PROVIDED MATERIAL START
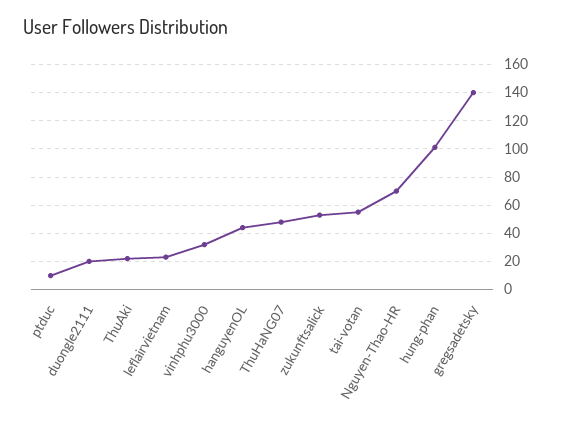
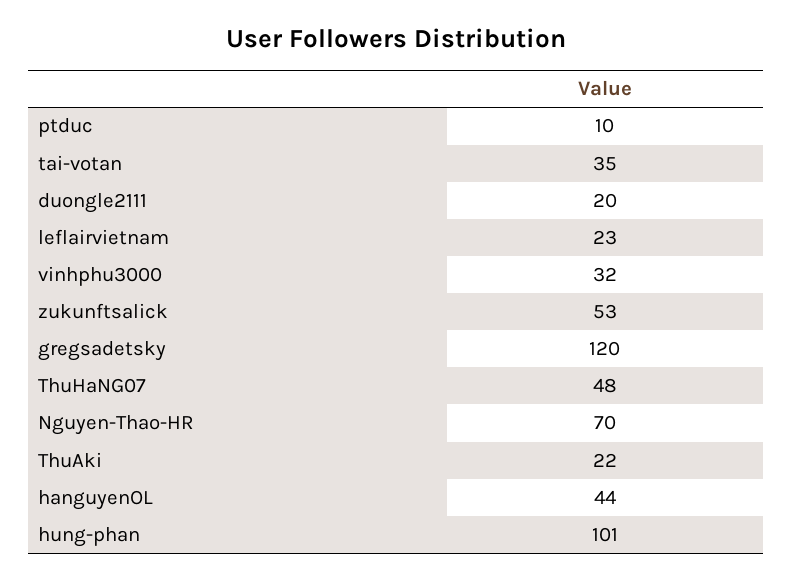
tai-votan: 55 -> 35
gregsadetsky: 140 -> 120

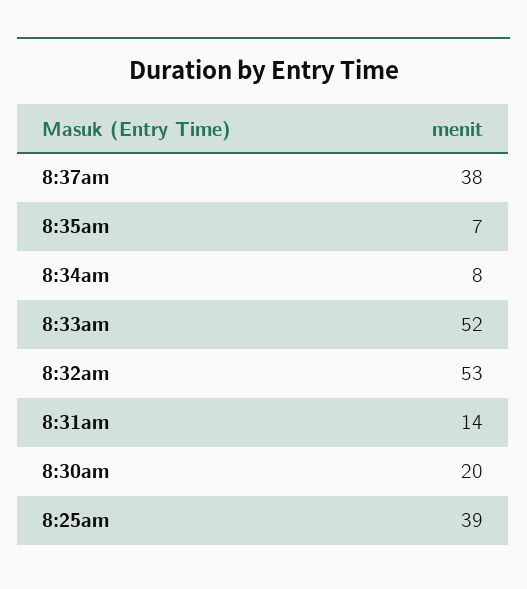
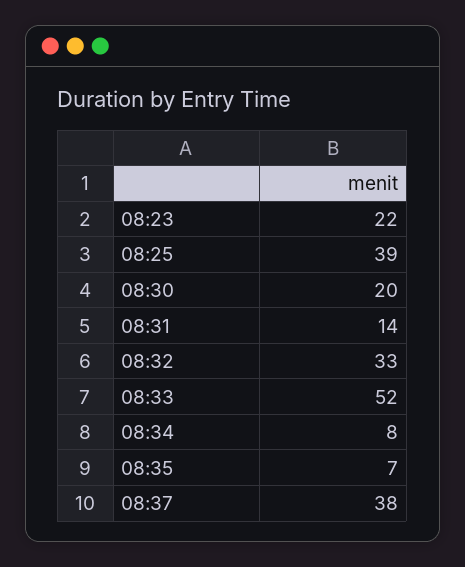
8:32am: 53 -> 33
08:23: none -> 22

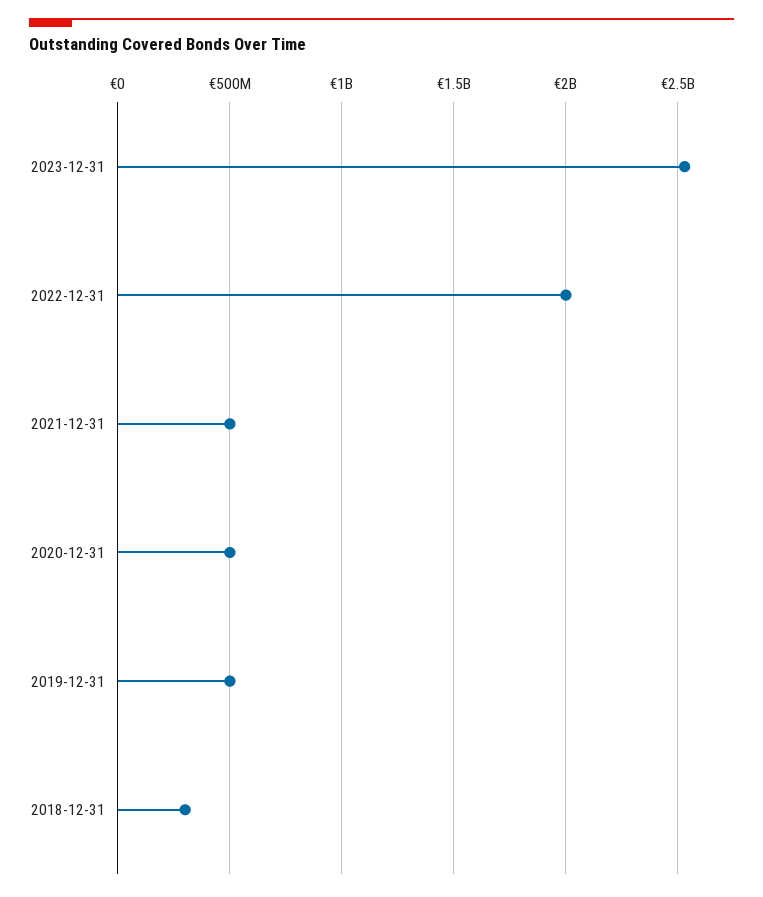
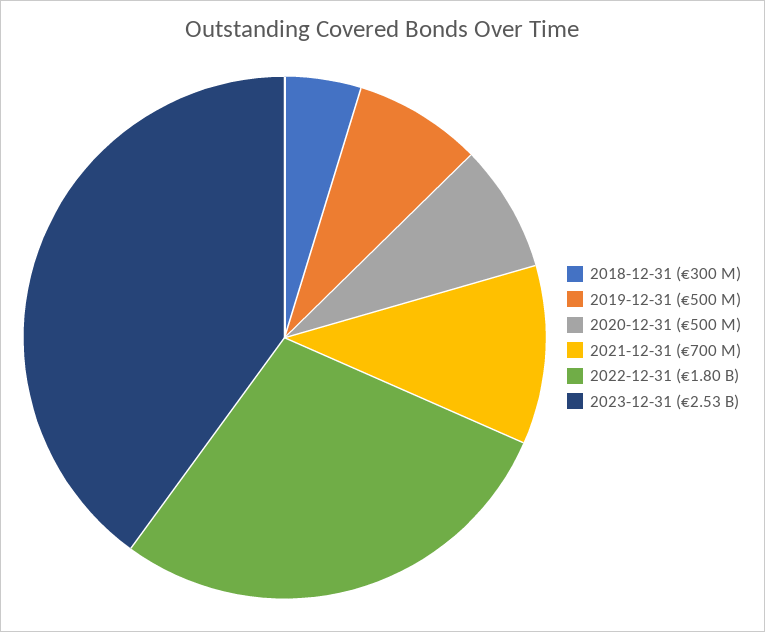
2022-12-31: 2000000000 -> 1800000000
2021-12-31: 500000000 -> 700000000

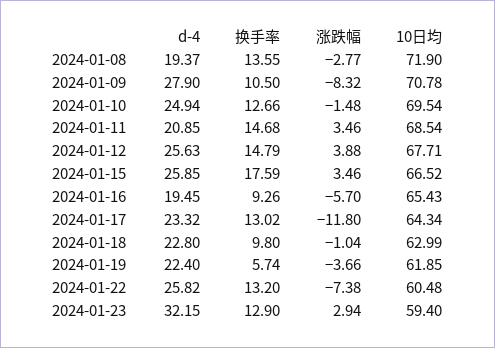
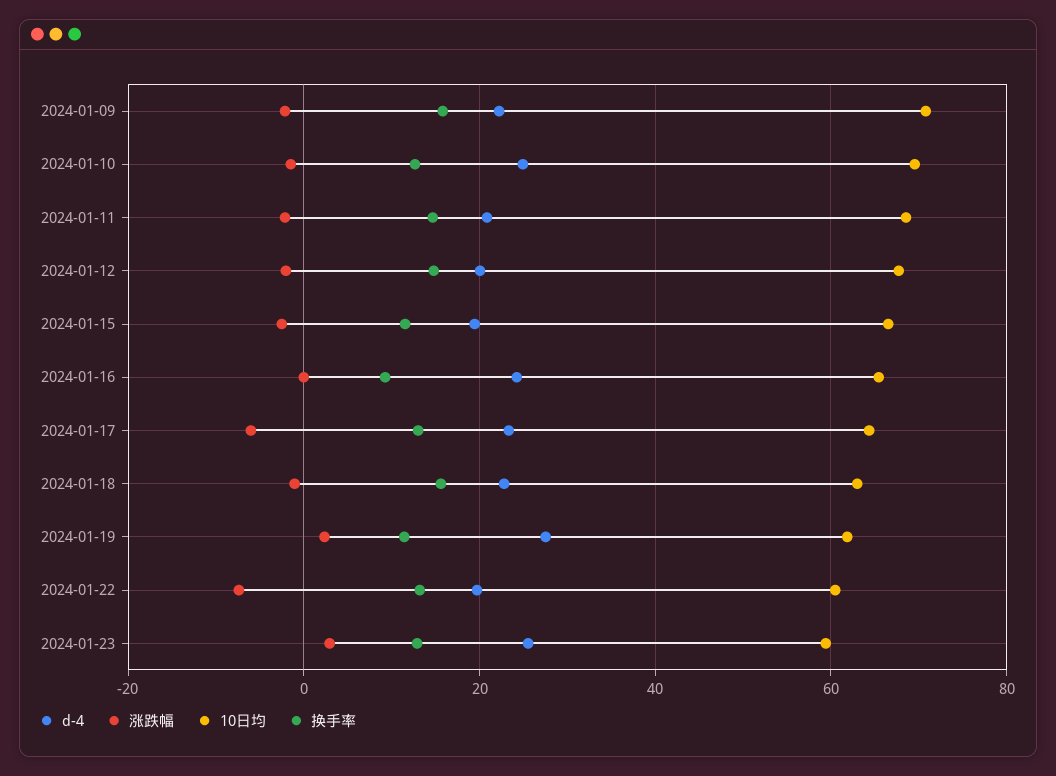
d-4, 2024-01-08: 19.37 -> none
换手率, 2024-01-08: 13.55 -> none
涨跌幅, 2024-01-08: -2.77 -> none
10日均, 2024-01-08: 71.9 -> none
d-4, 2024-01-09: 27.9 -> 22
换手率, 2024-01-09: 10.5 -> 16
涨跌幅, 2024-01-09: -8.32 -> -2
涨跌幅, 2024-01-11: 3.46 -> -2
d-4, 2024-01-12: 25.63 -> 20
涨跌幅, 2024-01-12: 3.88 -> -2
d-4, 2024-01-15: 25.85 -> 20
换手率, 2024-01-15: 17.59 -> 12
涨跌幅, 2024-01-15: 3.46 -> -2
d-4, 2024-01-16: 19.45 -> 24
涨跌幅, 2024-01-16: -5.7 -> 0
涨跌幅, 2024-01-17: -11.8 -> -6
换手率, 2024-01-18: 9.8 -> 16
d-4, 2024-01-19: 22.4 -> 28
换手率, 2024-01-19: 5.74 -> 12
涨跌幅, 2024-01-19: -3.66 -> 2
d-4, 2024-01-22: 25.82 -> 20
d-4, 2024-01-23: 32.15 -> 26

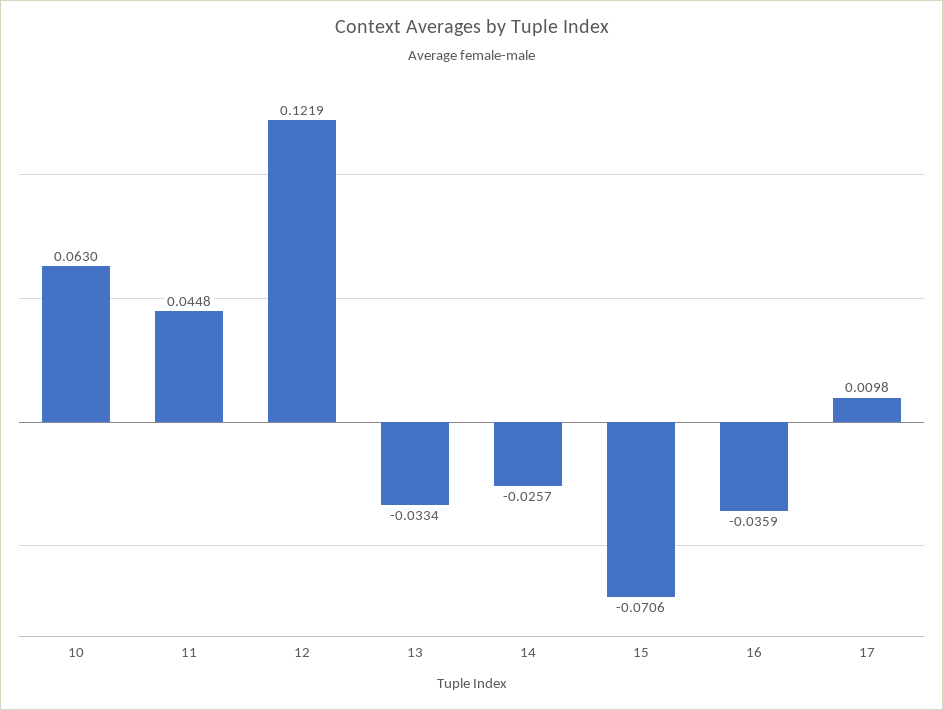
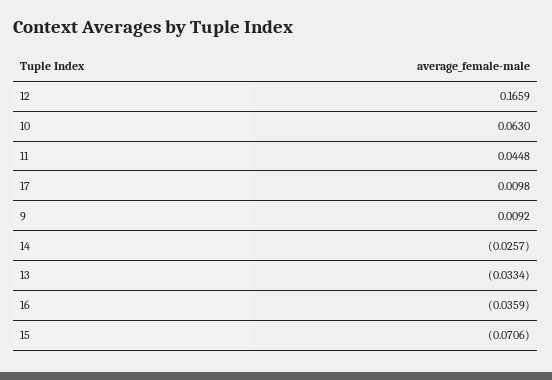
12: 0.1219 -> 0.1659
9: none -> 0.0092

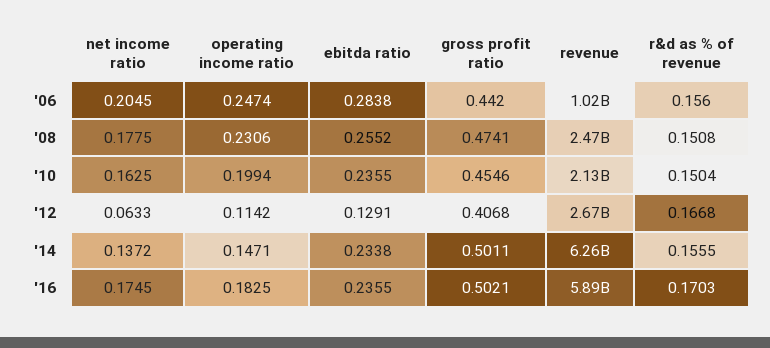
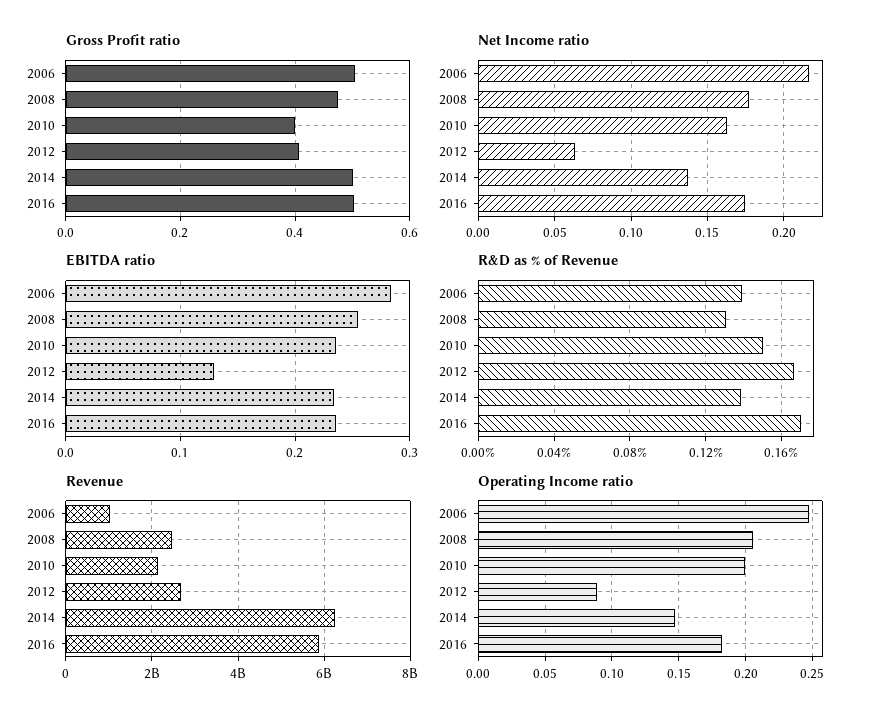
net income ratio, '06: 0.2045 -> 0.215
gross profit ratio, '06: 0.442 -> 0.5
r&d as % of revenue, '06: 0.156 -> 0.14
operating income ratio, '08: 0.2306 -> 0.205
r&d as % of revenue, '08: 0.1508 -> 0.13
gross profit ratio, '10: 0.4546 -> 0.4
operating income ratio, '12: 0.1142 -> 0.09
r&d as % of revenue, '14: 0.1555 -> 0.14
PROVIDED MATERIAL END
§ WHAT TO WORK ON: Work through the data and count each line holding the string "operating". Give only that count.

§ OUTPUT FOR THIS TASK: 2